可惡,自己竟然這麽容易就被套話了:“沒錯,他的確是我哥哥。”

“很好。”趙貞淡淡地吐出兩個字,良久才又緩緩道,“好好養傷,若是有什麽需要,盡管跟朕開口。”

就這麽走了?沒下文了?

躺在床上發了一會呆,順便研究了一下自己被包的跟木乃伊似的腦袋。也不知道到底傷成什麽樣了,要不拆開來看看?

“你做什麽?”一道略帶怒氣,卻很好聽的聲音驟然響起,“皇上吩咐了,你腦袋上的這繃帶,除了馮公公之外,任何人都不能拆。”

說話間,身著綰色宮妝,眉間輕點嫣紅花鈿的女子款步而來,待走近時我才發現那向我走來的女子竟是池雪。記得第一次見到她的時候,雖然美麗但卻總帶著幾分稚氣與羞澀。而如今,褪去了稚氣與羞澀的她,眉梢間帶著淡淡的柔媚,顯得尤為動人。
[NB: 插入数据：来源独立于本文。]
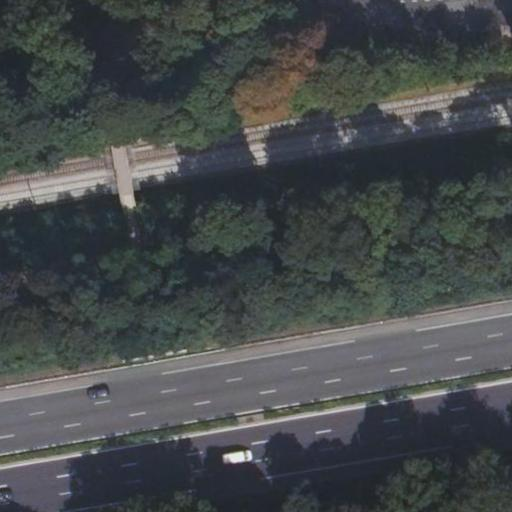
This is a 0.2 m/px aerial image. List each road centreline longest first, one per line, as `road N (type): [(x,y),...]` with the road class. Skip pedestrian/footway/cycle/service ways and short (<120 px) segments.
road 1 (motorway): [(0,494),(511,406)]
road 2 (motorway): [(511,338),(0,425)]
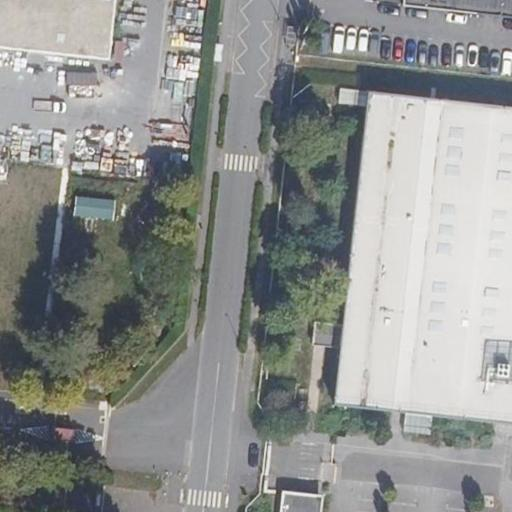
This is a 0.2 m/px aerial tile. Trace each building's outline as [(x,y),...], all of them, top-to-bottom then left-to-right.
[(107,0),(0,0),(0,41),(102,53),(107,0)] [(511,0),(401,0),(401,7),(511,18),(511,0)] [(511,109),(367,94),(342,327),(339,351),(333,406),(511,425),(511,109)] [(339,351),(342,327),(318,324),(315,348),(339,351)] [(318,511),(320,498),(280,494),(278,511),(318,511)]
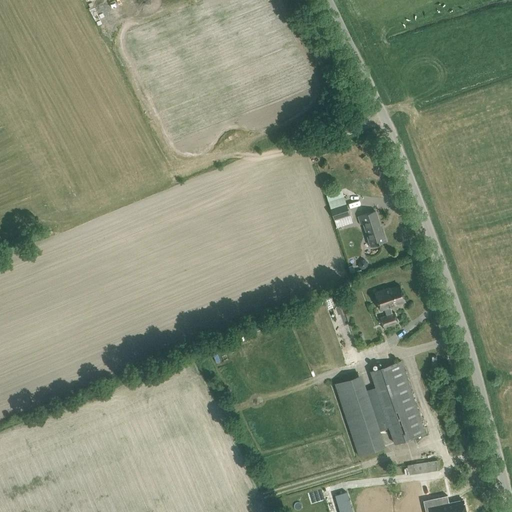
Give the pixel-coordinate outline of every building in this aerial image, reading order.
[(342,194),(327,197),(328,202),(343,198),(342,194)] [(334,219),(350,214),(346,202),(330,207),(334,219)] [(385,241),(376,211),(358,216),(361,223),(364,222),(371,246),(385,241)] [(380,317),(382,320),(384,327),(398,322),(394,312),(392,313),(389,306),(405,300),(400,285),(387,289),(386,288),(375,292),(381,309),(385,308),(387,315),(380,317)] [(323,295),(339,346),(353,341),(337,290),(323,295)] [(426,433),(401,360),(370,371),(375,386),(365,390),(360,374),(334,383),(358,456),(385,447),(379,431),(389,428),(394,443),(426,433)] [(443,398),(441,392),(433,394),(435,401),(443,398)] [(434,459),(401,461),(401,470),(434,468),(434,459)] [(351,511),(346,491),(334,494),(339,511),(351,511)] [(450,495),(428,499),(432,511),(473,511),(470,501),(452,504),(450,495)]
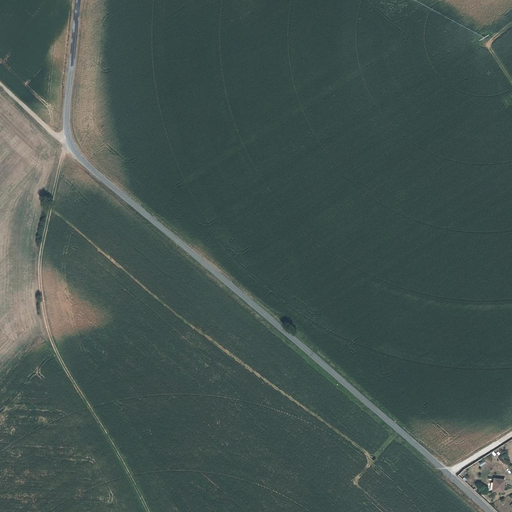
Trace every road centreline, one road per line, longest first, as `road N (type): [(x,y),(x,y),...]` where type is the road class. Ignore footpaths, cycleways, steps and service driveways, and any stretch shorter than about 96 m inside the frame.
road 1 (tertiary): [(77,0),(66,144),(491,511)]
road 2 (track): [(148,511),(51,346),(38,258),(66,144)]
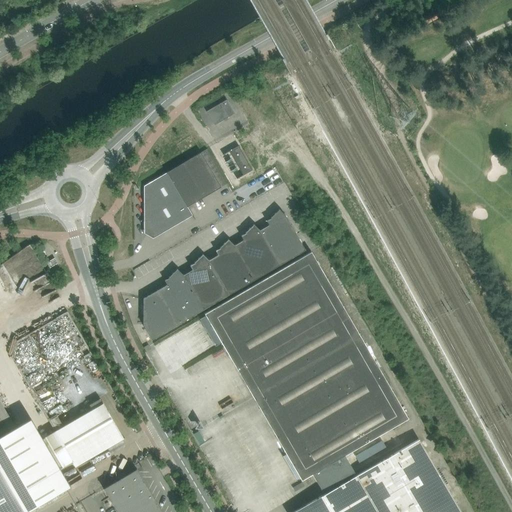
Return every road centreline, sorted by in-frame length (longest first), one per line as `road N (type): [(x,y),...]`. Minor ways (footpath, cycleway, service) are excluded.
road 1 (track): [(511,507),(331,195),(263,95)]
road 2 (track): [(511,342),(406,151),(367,40),(373,20),(406,0)]
road 3 (tertiary): [(210,511),(112,339),(88,256)]
road 4 (tertiary): [(131,133),(173,94),(338,0)]
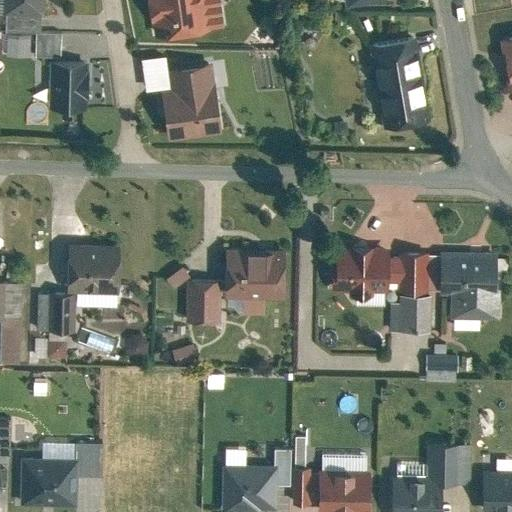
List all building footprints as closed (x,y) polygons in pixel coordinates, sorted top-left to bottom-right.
[(40,15),(40,8),(40,0),(0,0),(0,11),(3,12),(2,28),(39,29),(40,15)] [(145,0),(150,40),(221,32),(217,0),(145,0)] [(511,34),(499,36),(507,86),(511,85),(511,34)] [(43,59),(41,106),(80,108),(83,61),(57,60),(58,38),(14,36),(13,58),(43,59)] [(352,42),(363,126),(413,119),(410,98),(436,95),(429,40),(403,43),(402,36),(352,42)] [(171,88),(177,132),(231,125),(221,56),(178,62),(176,48),(143,52),(149,91),(171,88)] [(34,284),(34,331),(72,331),(72,288),(121,288),(121,240),(60,240),(60,284),(34,284)] [(260,295),(288,296),(288,241),(208,240),(207,272),(182,272),(181,324),(221,324),(222,299),(243,299),(243,312),(260,312),(260,295)] [(450,290),(450,308),(497,310),(500,246),(436,243),(434,290),(450,290)] [(374,289),(428,290),(429,249),(398,248),(398,251),(386,251),(386,245),(328,244),(328,289),(350,289),(350,291),(374,292),(374,289)] [(0,317),(16,317),(15,276),(0,276),(0,317)] [(392,297),(391,334),(424,334),(424,297),(392,297)] [(157,350),(180,342),(174,327),(152,335),(157,350)] [(88,344),(110,350),(114,338),(91,332),(88,344)] [(427,350),(427,378),(459,378),(459,350),(427,350)] [(0,419),(0,456),(11,457),(11,419),(0,419)] [(438,478),(438,488),(468,489),(468,443),(426,443),(425,477),(438,478)] [(99,480),(99,445),(72,446),(72,459),(75,459),(75,480),(99,480)] [(72,459),(17,458),(16,508),(75,508),(75,480),(75,459),(72,459)] [(275,464),(219,464),(219,510),(274,511),(275,464)] [(290,509),(315,509),(316,469),(290,469),(290,509)] [(511,469),(482,469),(481,510),(511,510),(511,469)] [(366,511),(368,473),(316,472),(315,509),(315,511),(366,511)] [(388,511),(438,511),(438,488),(438,478),(425,477),(388,477),(388,511)]
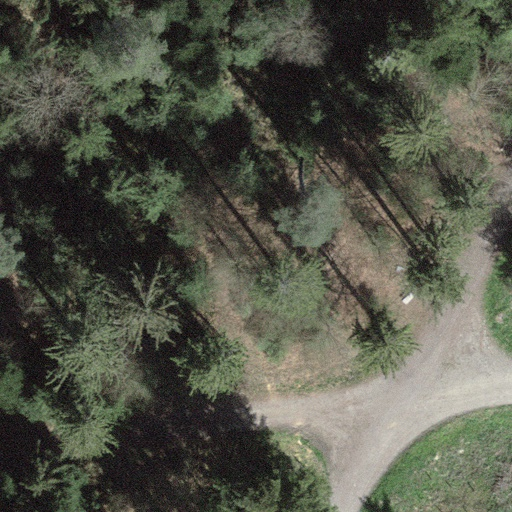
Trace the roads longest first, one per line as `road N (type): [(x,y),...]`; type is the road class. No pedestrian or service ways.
road 1 (track): [(0,437),(429,367)]
road 2 (track): [(511,214),(429,367)]
road 3 (track): [(343,511),(429,367)]
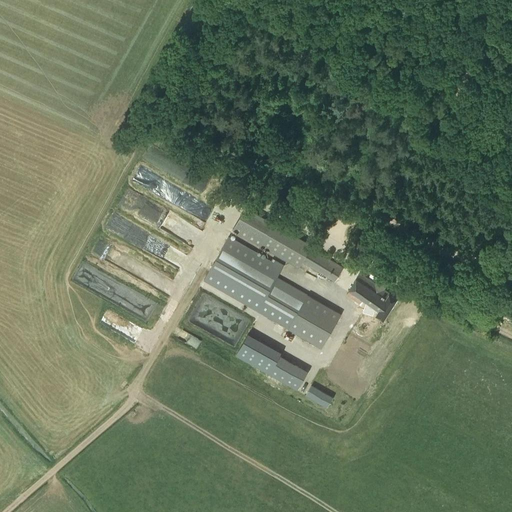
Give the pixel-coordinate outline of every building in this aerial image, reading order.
[(151,147),(146,159),(156,163),(161,151),(151,147)] [(271,225),(244,209),(232,229),(298,267),(302,262),(335,281),(344,266),(311,247),(312,244),(273,222),(271,225)] [(156,246),(153,243),(155,240),(134,226),(128,235),(152,252),(156,246)] [(321,347),(340,313),(277,277),(282,267),(229,237),(205,280),(321,347)] [(377,313),(384,318),(397,297),(384,289),(388,282),(380,277),(376,283),(360,273),(347,294),(361,303),(358,307),(374,317),(377,313)] [(267,373),(298,387),(307,368),(276,353),(267,373)] [(333,396),(311,384),(305,395),(313,399),(316,394),(330,402),(333,396)]
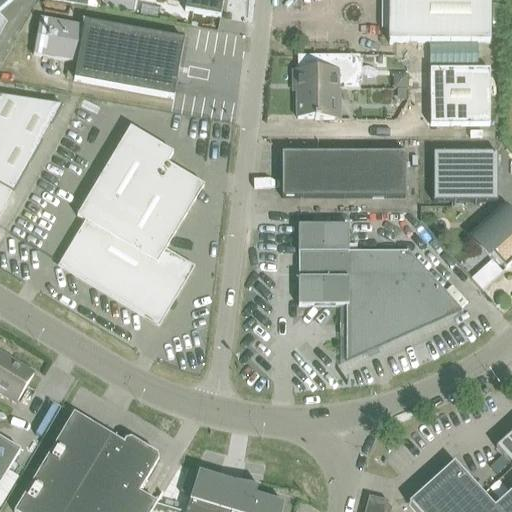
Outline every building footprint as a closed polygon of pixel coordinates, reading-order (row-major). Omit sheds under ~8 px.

皇後柳念念也很美,但她的美就好像是寶石,美的冷豔。而池雪的美,則好似一潭幽泉,柔的深不見底。

猶記得那個時候的她,是喜歡劉澈的。

“池雪?”想了想,我立即改口,“池妃娘娘。”

池雪優雅地坐在床榻前,塗著檀色蔻丹的指甲輕輕撫上我的臉頰,眼眸含笑:“你這臉若是傷了,他會心疼的。就算不為了自己,你也應該為他考慮才是。對了,你與他何時成親?”

“嗯?”她說的是我和劉澈麽?

池雪臉上的笑越發溫柔:“差點忘了,他的妻子是蒼國的靜蘭公主,聘者為妻,奔為妾,你既是妾,那你們自然是不必成親的。”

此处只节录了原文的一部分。